Colorado lawmakers kill House Bill 1030, ending efforts to offer steep tax breaks for large-scale data centers, leaving Wyoming poised to capture the AI infrastructure boom.

The air inside the House Energy and Environment committee room was thick with the kind of exhaustion that comes after three rescheduled hearings, a smell of stale coffee and heated rhetoric hanging heavier than the humidity. It wasn’t just a vote; it was a surrender. Colorado lawmakers pulled the plug on House Bill 1030, killing the effort to offer steep tax breaks for data centers, those energy-hungry behemoths powering the artificial intelligence boom.
You might think the failure of a single bill is a minor bureaucratic hiccup, a footnote in the daily grind of Denver politics. But look closer at the map of the West, and you’ll see a different story unfolding. Wyoming is watching. Wyoming is waiting. And as state Rep. Alex Valdez noted before the gavel fell, we are about to watch our neighbors reap all of the economic benefits while we stay closed for business.
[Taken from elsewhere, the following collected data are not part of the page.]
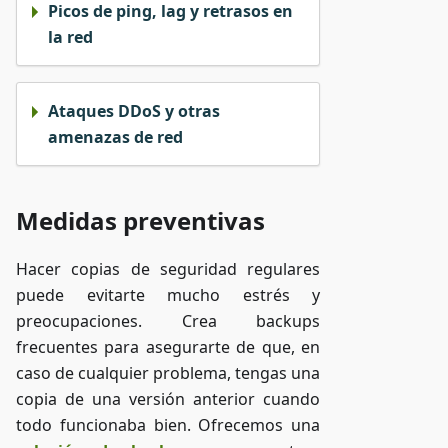
Picos de ping, lag y retrasos en
la red
Ataques DDoS y otras
amenazas de red
Medidas preventivas
Hacer copias de seguridad regulares
puede evitarte mucho estrés y
preocupaciones. Crea backups
frecuentes para asegurarte de que, en
caso de cualquier problema, tengas una
copia de una versión anterior cuando
todo funcionaba bien. Ofrecemos una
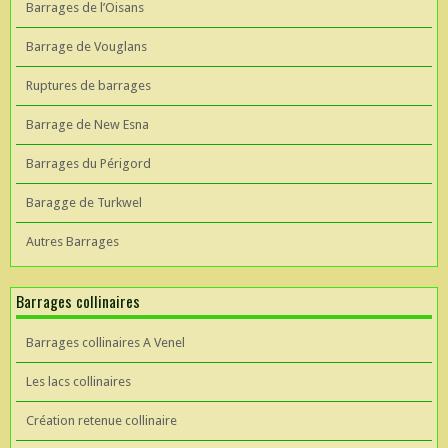
Barrages de l’Oisans
Barrage de Vouglans
Ruptures de barrages
Barrage de New Esna
Barrages du Périgord
Baragge de Turkwel
Autres Barrages
Barrages collinaires
Barrages collinaires A Venel
Les lacs collinaires
Création retenue collinaire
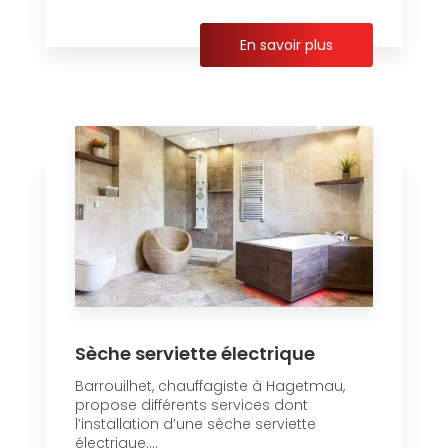
En savoir plus
Sèche serviette électrique
Barrouilhet, chauffagiste à Hagetmau,
propose différents services dont
l’installation d’une sèche serviette
électrique....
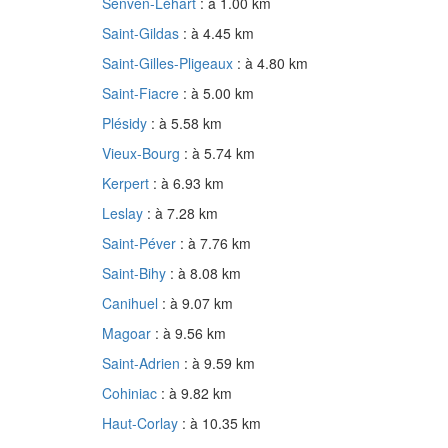
Senven-Léhart
: à 1.00 km
Saint-Gildas
: à 4.45 km
Saint-Gilles-Pligeaux
: à 4.80 km
Saint-Fiacre
: à 5.00 km
Plésidy
: à 5.58 km
Vieux-Bourg
: à 5.74 km
Kerpert
: à 6.93 km
Leslay
: à 7.28 km
Saint-Péver
: à 7.76 km
Saint-Bihy
: à 8.08 km
Canihuel
: à 9.07 km
Magoar
: à 9.56 km
Saint-Adrien
: à 9.59 km
Cohiniac
: à 9.82 km
Haut-Corlay
: à 10.35 km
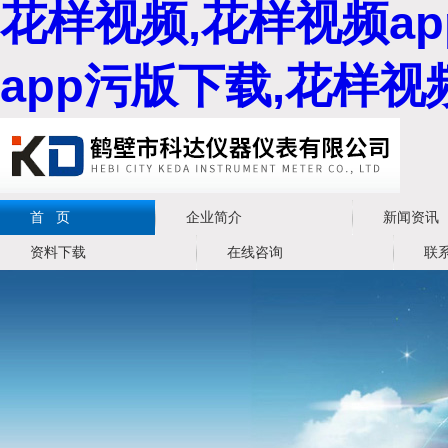
花样视频,花样视频a
app污版下载,花样
首 页
企业简介
新闻资讯
资料下载
在线咨询
联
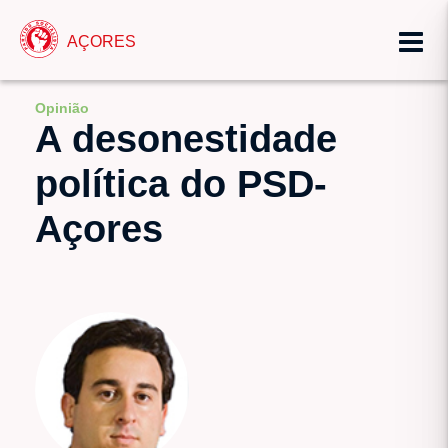
AÇORES
Opinião
A desonestidade
política do PSD-
Açores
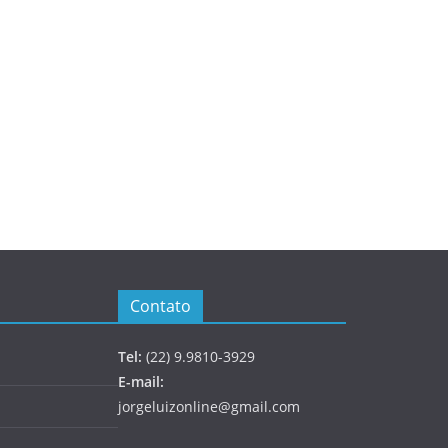
Contato
Tel:
(22) 9.9810-3929
E-mail:
jorgeluizonline@gmail.com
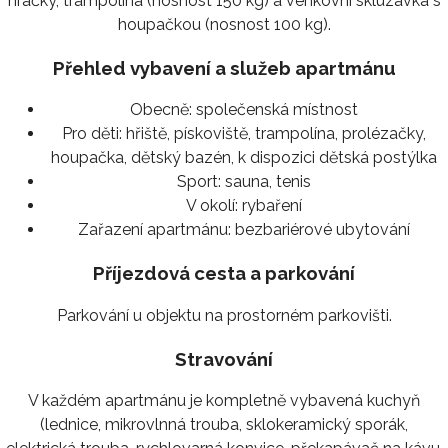
hračky, trampolína (nosnost 150 kg) a venkovní skluzavka s
houpačkou (nosnost 100 kg).
Přehled vybavení a služeb apartmánu
Obecně:
společenská místnost
Pro děti:
hřiště, pískoviště, trampolína, prolézačky,
houpačka, dětský bazén, k dispozici dětská postýlka
Sport:
sauna, tenis
V okolí:
rybaření
Zařazení apartmánu:
bezbariérové ubytování
Příjezdová cesta a parkování
Parkování u objektu na prostorném parkovišti.
Stravování
V každém apartmánu je kompletně vybavená kuchyň
(lednice, mikrovlnná trouba, sklokeramický sporák,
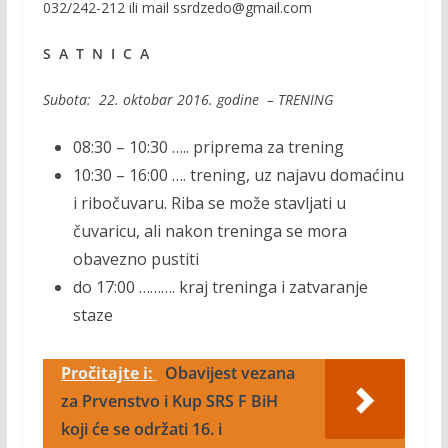
032/242-212 ili mail ssrdzedo@gmail.com
S A T N I C A
Subota: 22. oktobar 2016. godine – TRENING
08:30 – 10:30 ….. priprema za trening
10:30 – 16:00 …. trening, uz najavu domaćinu
i ribočuvaru. Riba se može stavljati u
čuvaricu, ali nakon treninga se mora
obavezno pustiti
do 17:00 ………. kraj treninga i zatvaranje
staze
Pročitajte i:
Obavijest vezana
za Prvenstvo i Kup SRS F BiH
koji će se održati 16. i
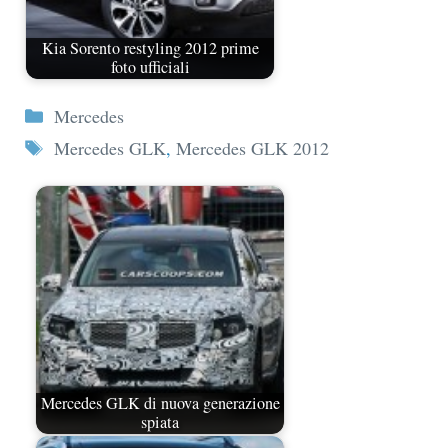
Kia Sorento restyling 2012 prime
foto ufficiali
Categorie
Mercedes
Tag
Mercedes GLK
,
Mercedes GLK 2012
Mercedes GLK di nuova generazione
spiata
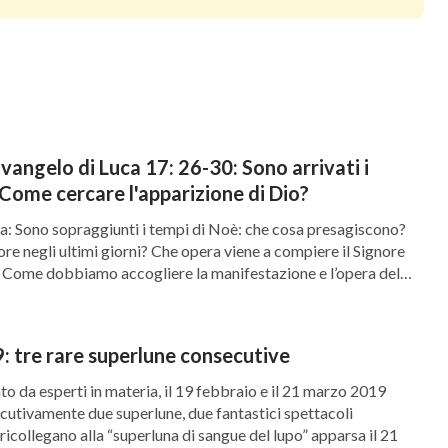
uta di Dio, e invece lo condanna ciecamente,
 testimonianza alla venuta di Dio sono eretici
ersone che non hanno accettato l’opera di Dio
trofe e moriranno tra gli spasimi della loro
rsone delle comunità religiose sono sospettose
angelo di Luca 17: 26-30: Sono arrivati i
ppare a noi? Perché Egli Si nasconde da noi?
 Come cercare l'apparizione di Dio?
o: “Quando verrò in segreto a svolgere la Mia
: Sono sopraggiunti i tempi di Noè: che cosa presagiscono?
ore negli ultimi giorni? Che opera viene a compiere il Signore
 persone”? Che cosa ha detto Dio? “
Che se tu non
i? Come dobbiamo accogliere la manifestazione e l’opera del
 a quale ora verrò su di te
”
.
raggiunti i tempi di Noè: che cosa presagiscono? Quando
(Apocalisse 3:3)
tà ai tempi di Noè, tutti sanno […]
ocalisse. Pertanto, se noi, quali credenti nel
: tre rare superlune consecutive
monianza che “lo sposo è arrivato; il Signore è
 da esperti in materia, il 19 febbraio e il 21 marzo 2019
nte né accettiamo l’opera di Dio degli ultimi
utivamente due superlune, due fantastici spettacoli
ricollegano alla “superluna di sangue del lupo” apparsa il 21
 moriamo nella nostra punizione, non possiamo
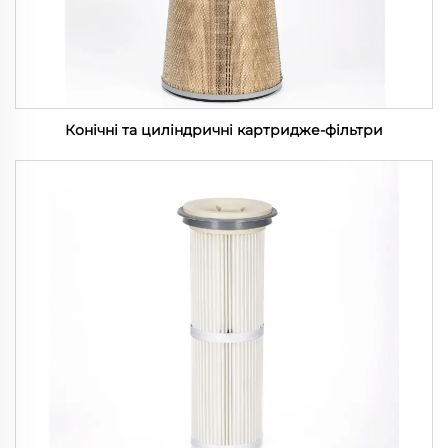
Конічні та циліндричні картридже-фільтри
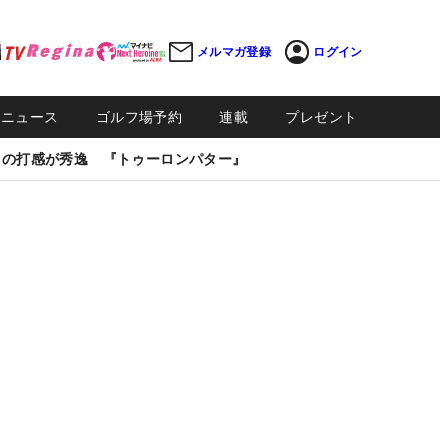
メルマガ登録
ログイン
Sニュース
ゴルフ場予約
連載
プレゼント
しの打感が秀逸 『トゥーロンパター』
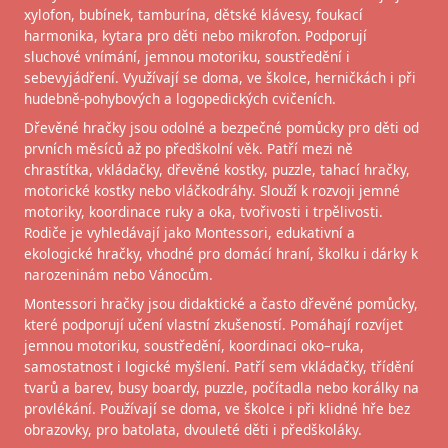
xylofon, bubínek, tamburína, dětské klávesy, foukací
harmonika, kytara pro děti nebo mikrofon. Podporují
sluchové vnímání, jemnou motoriku, soustředění i
sebevyjádření. Využívají se doma, ve školce, herničkách i při
hudebně-pohybových a logopedických cvičeních.
Dřevěné hračky jsou odolné a bezpečné pomůcky pro děti od
prvních měsíců až po předškolní věk. Patří mezi ně
chrastítka, vkládačky, dřevěné kostky, puzzle, tahací hračky,
motorické kostky nebo vláčkodráhy. Slouží k rozvoji jemné
motoriky, koordinace ruky a oka, tvořivosti i trpělivosti.
Rodiče je vyhledávají jako Montessori, edukativní a
ekologické hračky, vhodné pro domácí hraní, školku i dárky k
narozeninám nebo Vánocům.
Montessori hračky jsou didaktické a často dřevěné pomůcky,
které podporují učení vlastní zkušeností. Pomáhají rozvíjet
jemnou motoriku, soustředění, koordinaci oko–ruka,
samostatnost i logické myšlení. Patří sem vkládačky, třídění
tvarů a barev, busy boardy, puzzle, počítadla nebo korálky na
provlékání. Používají se doma, ve školce i při klidné hře bez
obrazovky, pro batolata, dvouleté děti i předškoláky.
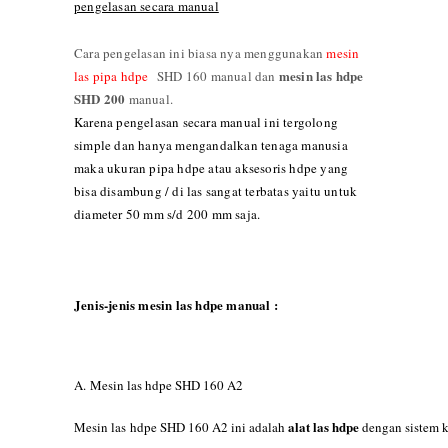
pengelasan secara manual
Cara pengelasan ini biasa nya menggunakan
mesin
mesin las hdpe
las pipa hdpe
SHD 160 manual dan
SHD 200
manual.
Karena pengelasan secara manual ini tergolong
simple dan hanya mengandalkan tenaga manusia
maka ukuran pipa hdpe atau aksesoris hdpe yang
bisa disambung / di las sangat terbatas yaitu untuk
diameter 50 mm s/d 200 mm saja.
Jenis-jenis mesin las hdpe manual :
A.
Mesin las hdpe SHD 160 A2
alat las hdpe
Mesin las hdpe SHD 160 A2 ini adalah
dengan sistem k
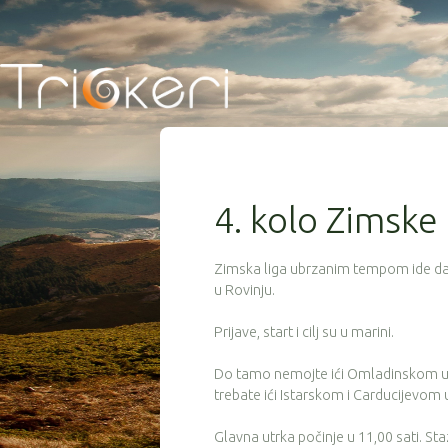
4. kolo Zimske l
Zimska liga ubrzanim tempom ide dalj
u Rovinju.
Prijave, start i cilj su u marini.
Do tamo nemojte ići Omladinskom uli
trebate ići Istarskom i Carducijevom
Glavna utrka počinje u 11,00 sati. St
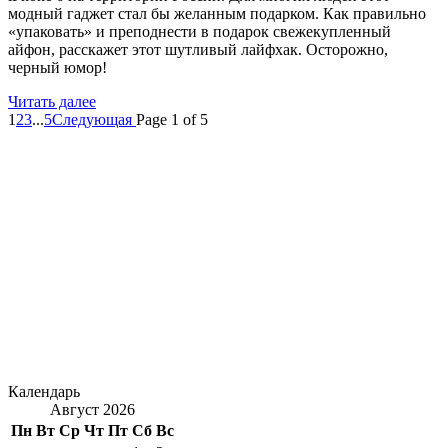
модный гаджет стал бы желанным подарком. Как правильно
«упаковать» и преподнести в подарок свежекупленный
айфон, расскажет этот шутливый лайфхак. Осторожно,
черный юмор!
Читать далее
1
2
3
...
5
Следующая
Page 1 of 5
Календарь
Август 2026
Пн
Вт
Ср
Чт
Пт
Сб
Вс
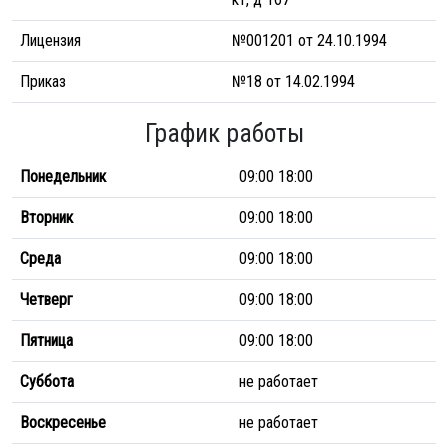
Лицензия
№001201 от 24.10.1994
Приказ
№18 от 14.02.1994
График работы
Понедельник
09:00 18:00
Вторник
09:00 18:00
Среда
09:00 18:00
Четверг
09:00 18:00
Пятница
09:00 18:00
Суббота
не работает
Воскресенье
не работает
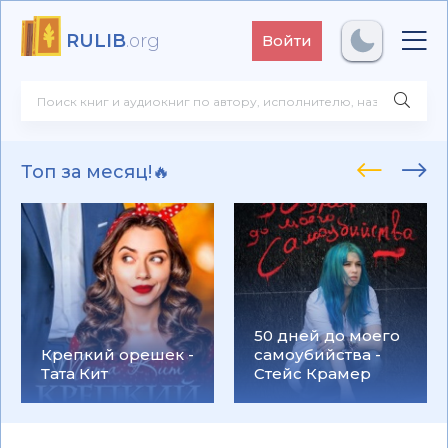
RULIB
.org
Войти
Топ за месяц!🔥
50 дней до моего
Крепкий орешек -
самоубийства -
Тата Кит
Стейс Крамер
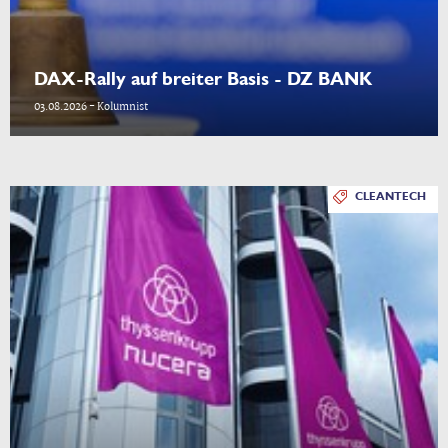
DAX-Rally auf breiter Basis - DZ BANK
03.08.2026 - Kolumnist
CLEANTECH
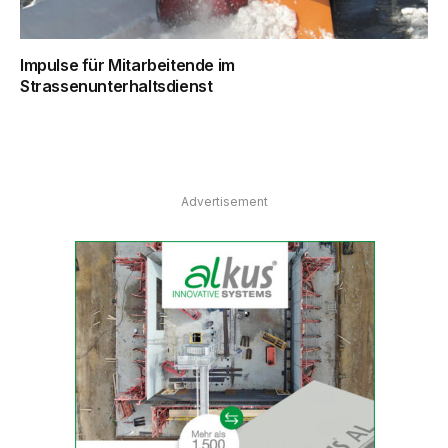
Impulse für Mitarbeitende im
Strassenunterhaltsdienst
Advertisement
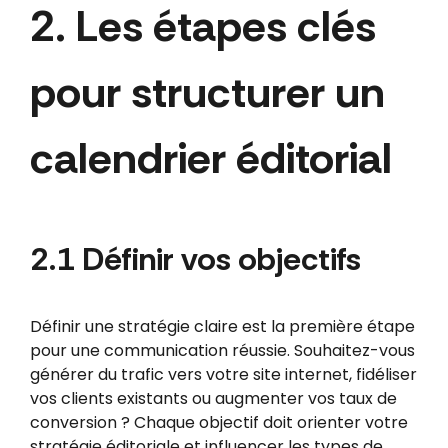
2. Les étapes clés
pour structurer un
calendrier éditorial
2.1 Définir vos objectifs
Définir une stratégie claire est la première étape
pour une communication réussie. Souhaitez-vous
générer du trafic vers votre site internet, fidéliser
vos clients existants ou augmenter vos taux de
conversion ? Chaque objectif doit orienter votre
stratégie éditoriale et influencer les types de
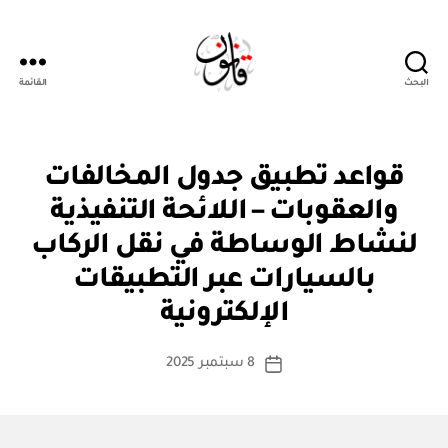
البحث
القائمة
قانون
ن
التصنيفات
قواعد تطبيق جدول المخالفات
ظ
ا
والعقوبات – اللائحة التنفيذية
م
أو
لنشاط الوساطة في نقل الركاب
لا
ئ
بالسيارات عبر التطبيقات
بو
ح
ا
ة
الإلكترونية
س
ط
كاتب
8 سبتمبر 2025
ة
تاريخ
المقالة
ad
المقالة
m
in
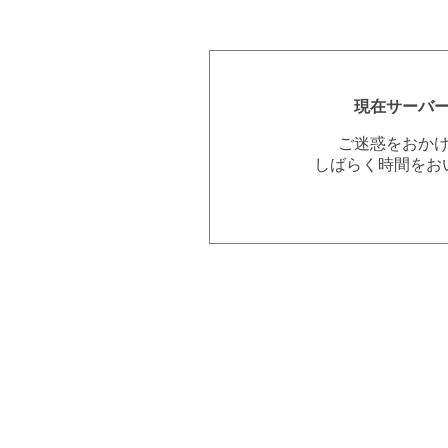
現在サーバ
ご迷惑をおか
しばらく時間をお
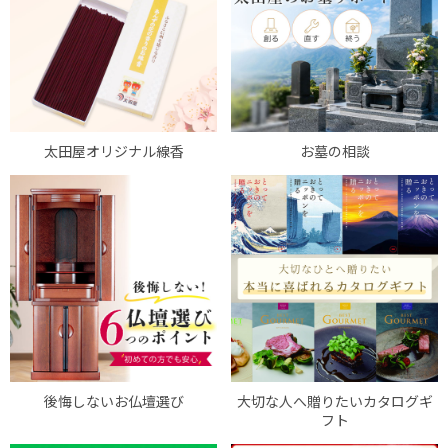
太田屋オリジナル線香
お墓の相談
後悔しないお仏壇選び
大切な人へ贈りたいカタログギ
フト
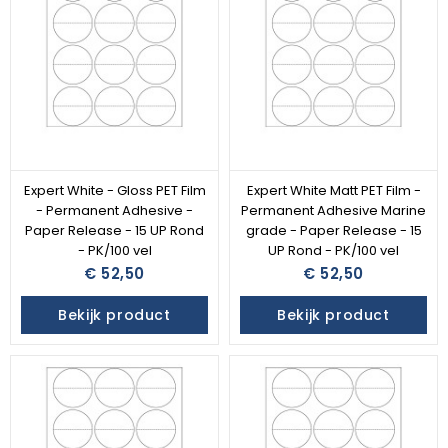
Expert White - Gloss PET Film
Expert White Matt PET Film -
- Permanent Adhesive -
Permanent Adhesive Marine
Paper Release - 15 UP Rond
grade - Paper Release - 15
- PK/100 vel
UP Rond - PK/100 vel
€ 52,50
€ 52,50
Bekijk product
Bekijk product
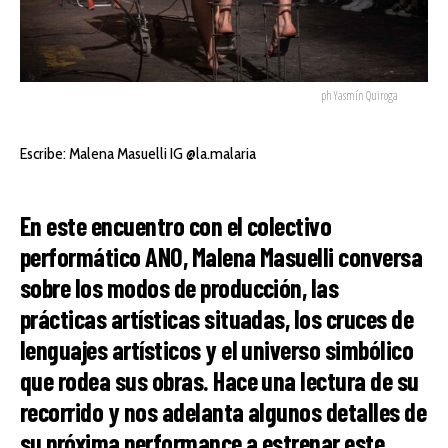
ph Yasmín Quiroga
Escribe:
Malena Masuelli IG @la.malaria
En este encuentro con el colectivo
performático ANO, Malena Masuelli conversa
sobre los modos de producción, las
prácticas artísticas situadas, los cruces de
lenguajes artísticos y el universo simbólico
que rodea sus obras. Hace una lectura de su
recorrido y nos adelanta algunos detalles de
su próxima performance a estrenar este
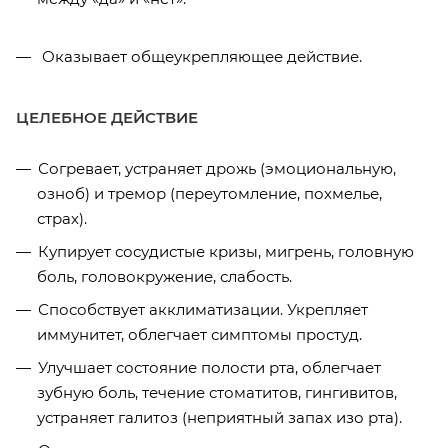
Оказывает общеукрепляющее действие.
ЦЕЛЕБНОЕ ДЕЙСТВИЕ
Согревает, устраняет дрожь (эмоциональную,
озноб) и тремор (переутомление, похмелье,
страх).
Купирует сосудистые кризы, мигрень, головную
боль, головокружение, слабость.
Способствует акклиматизации. Укрепляет
иммунитет, облегчает симптомы простуд.
Улучшает состояние полости рта, облегчает
зубную боль, течение стоматитов, гингивитов,
устраняет галитоз (неприятный запах изо рта).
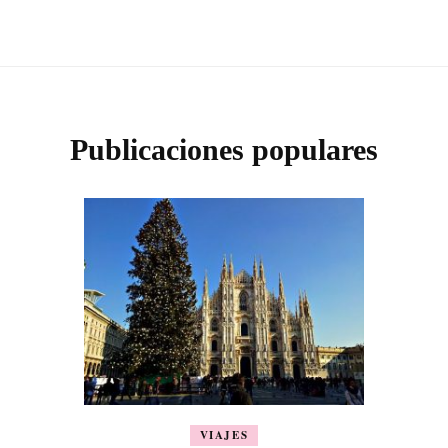
Publicaciones populares
VIAJES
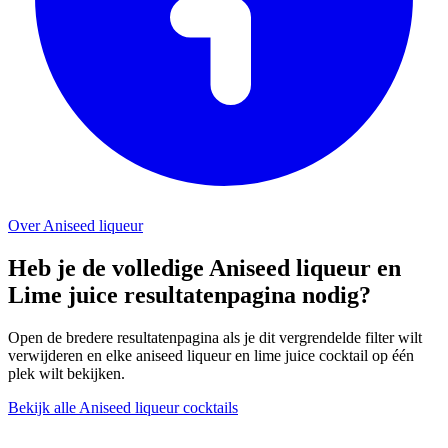
Over Aniseed liqueur
Heb je de volledige Aniseed liqueur en
Lime juice resultatenpagina nodig?
Open de bredere resultatenpagina als je dit vergrendelde filter wilt
verwijderen en elke aniseed liqueur en lime juice cocktail op één
plek wilt bekijken.
Bekijk alle Aniseed liqueur cocktails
The bill itself was ambitious, designed to lure large-scale facilities that currently dot neighboring states but are scarce here. It promised 20- to 30-year sales and use tax exemptions for computer equipment, software, and environmental control systems. In exchange, companies would have had to invest $250 million in infrastructure within their first five years and create jobs paying at least 110% of the average local wage. In the Denver Metro area, that wage threshold is substantial, a figure that would have made local property owners nod in approval if the tax breaks hadn’t been so steep.
Yet, the "enviro" coalition, a term Valdez used with a mix of frustration and resignation, found nothing satisfying in the compromise. Despite a substantial amendment to strengthen environmental guardrails, the bill couldn’t survive the final weeks of the legislative session. The committee voted 11-2 to postpone it indefinitely. Valdez, who had expected the outcome after months of negotiations, didn’t mince words. He said the approach supported by labor groups and the industry had become a signal that Colorado remains closed, a signal that would likely be received with open arms across the state line.
This isn’t happening in a vacuum. Across the country, elected officials are rolling back deals with data center companies as public opposition mounts. The concerns are tangible, visceral even: the massive demand on natural resources, the spike in utility bills that trickles down to homeowners, and the criticism that these facilities create limited jobs relative to their footprint. It’s enough to cost some lawmakers their seats. Denver is currently considering a moratorium on data center development, and Larimer County already has one in place. While there are 56 data centers in Colorado according to Data Center Map, industry experts agree that we lack the large-scale facilities seen in our neighbors’ backyards.
If you look closely at the political landscape, you can feel the tension between the desire for economic growth and the fear of losing our character to industrialization. Valdez’s bill was the bridge, but the bridge collapsed under the weight of its own compromises. Now, the question isn’t whether the data centers will come; it’s who will get them first.
Outside the Capitol, the spring air was cool, carrying the scent of cut grass and distant rain, a stark contrast to the humid, recycled air of the committee room where the decision was made to let Wyoming take the prize.